The federal government has promoted six-member funds as a retirement income planning tool for families, but this overlooks the investment and borrowing opportunities they can create as asset holding structures for non-related members, an SMSF legal firm has noted.
Townsends Business and Corporate Lawyers said the creation of six-member SMSFs, which is awaiting the passing of legislation to increase the maximum number of members from four, would allow them to be used as asset holding structures as well as a family superannuation vehicle.
“The six-member fund may see more people view the SMSF as an appropriate structure for a wide range of investments, particularly those involving a group of people hoping to pool their resources,” the legal firm said in an update on its website.

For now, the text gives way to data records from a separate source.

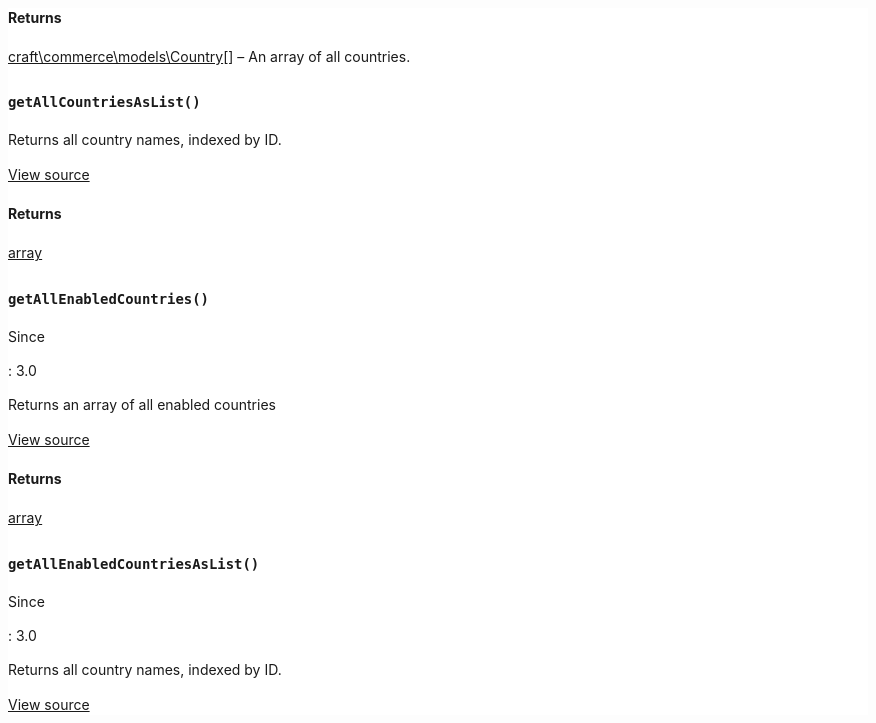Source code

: #### Returns

[craft\commerce\models\Country](craft-commerce-models-country.md)[] – An array of all countries.



### `getAllCountriesAsList()`





Returns all country names, indexed by ID.




[View source](https://github.com/craftcms/commerce/blob/master/src/services/Countries.php#L104-L109)



#### Returns

[array](http://php.net/language.types.array)



### `getAllEnabledCountries()`



Since

:   3.0



Returns an array of all enabled countries




[View source](https://github.com/craftcms/commerce/blob/master/src/services/Countries.php#L154-L158)



#### Returns

[array](http://php.net/language.types.array)



### `getAllEnabledCountriesAsList()`



Since

:   3.0



Returns all country names, indexed by ID.




[View source](https://github.com/craftcms/commerce/blob/master/src/services/Countries.php#L117-L122)
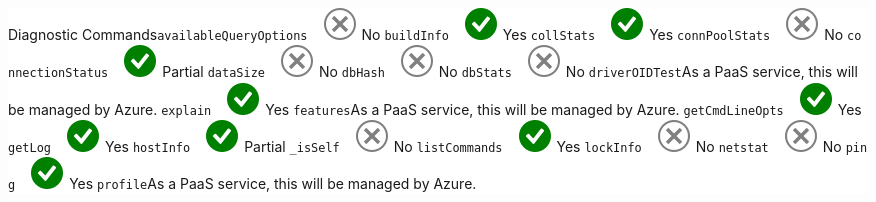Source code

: <tr><td rowspan="25">Diagnostic Commands</td><td><code>availableQueryOptions</code></td><td><img src="media/compatibility/no-icon.svg" alt="No">No</td></tr>
<tr><td><code>buildInfo</code></td><td><img src="media/compatibility/yes-icon.svg" alt="Yes">Yes</td></tr>
<tr><td><code>collStats</code></td><td><img src="media/compatibility/yes-icon.svg" alt="Yes">Yes</td></tr>
<tr><td><code>connPoolStats</code></td><td><img src="media/compatibility/no-icon.svg" alt="No">No</td></tr>
<tr><td><code>connectionStatus</code></td><td><img src="media/compatibility/yes-icon.svg" alt="Yes">Partial</td></tr>
<tr><td><code>dataSize</code></td><td><img src="media/compatibility/no-icon.svg" alt="No">No</td></tr>
<tr><td><code>dbHash</code></td><td><img src="media/compatibility/no-icon.svg" alt="No">No</td></tr>
<tr><td><code>dbStats</code></td><td><img src="media/compatibility/no-icon.svg" alt="No">No</td></tr>
<tr><td><code>driverOIDTest</code></td><td>As a PaaS service, this will be managed by Azure.</td></tr>
<tr><td><code>explain</code></td><td><img src="media/compatibility/yes-icon.svg" alt="Yes">Yes</td></tr>
<tr><td><code>features</code></td><td>As a PaaS service, this will be managed by Azure.</td></tr>
<tr><td><code>getCmdLineOpts</code></td><td><img src="media/compatibility/yes-icon.svg" alt="Yes">Yes</td></tr>
<tr><td><code>getLog</code></td><td><img src="media/compatibility/yes-icon.svg" alt="Yes">Yes</td></tr>
<tr><td><code>hostInfo</code></td><td><img src="media/compatibility/yes-icon.svg" alt="Yes">Partial</td></tr>
<tr><td><code>_isSelf</code></td><td><img src="media/compatibility/no-icon.svg" alt="No">No</td></tr>
<tr><td><code>listCommands</code></td><td><img src="media/compatibility/yes-icon.svg" alt="Yes">Yes</td></tr>
<tr><td><code>lockInfo</code></td><td><img src="media/compatibility/no-icon.svg" alt="No">No</td></tr>
<tr><td><code>netstat</code></td><td><img src="media/compatibility/no-icon.svg" alt="No">No</td></tr>
<tr><td><code>ping</code></td><td><img src="media/compatibility/yes-icon.svg" alt="Yes">Yes</td></tr>
<tr><td><code>profile</code></td><td>As a PaaS service, this will be managed by Azure.</td></tr>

“For example, an SMSF may be the structure business buddies use to purchase an asset, rather than being restricted to being a structure only for jumbo families. Provided there is no breach of the sole purpose test, such an approach could result in material benefits.”
Additionally, six-member SMSFs would also have advantages in regards to borrowing and tax that were unavailable to equivalent structures outside the superannuation environment, Townsends added.
“The limited ability to resource the SMSF due to contribution limits can be overcome by borrowing. The SMSF may enhance its capital base through limited recourse borrowing subject to appropriateness, the investment strategy and the LRBA (limited recourse borrowing arrangement) rules,” it said.
“This can provide the SMSF with greater flexibility to invest in more substantial projects or further diversify investments. Loan interest and borrowing expenses are generally tax deductible to the SMSF.
“The SMSF has immense advantages over other commercial structures when it comes to tax, both in terms of the applicable rate of tax and the use of franking credits. The lower tax rate potentially accentuates the compounding effect of earnings reinvestment in the fund.”
The firm noted that while the government first announced plans to create six-member funds in April 2018, claiming it would allow greater flexibility, it had provided little explanation as to how that would occur.
“The enthusiastic Explanatory Memorandum for the [Treasury Laws Amendment (Self-Managed Superannuation Funds)] Bill couldn’t point to any significant need or request for reform. Just 7 per cent of SMSFs in Australia have more than two members,” the legal firm noted, adding that despite the low level of government commentary, SMSF trustees should prepare for the change.
Townsends noted the benefits of a six-member fund would include reduced costs due to shared compliance and administration costs, higher contribution inflows from five or six members, and the sheltering of small super guarantee contributions for younger members from high public offer account fees.
At the same time, six-members SMSFs would have to handle the issues related to more member trustees, children knowing more about their parents’ financial affairs and vice versa, the creation and implementation of different investment strategies for different age groups, and who had control within the fund.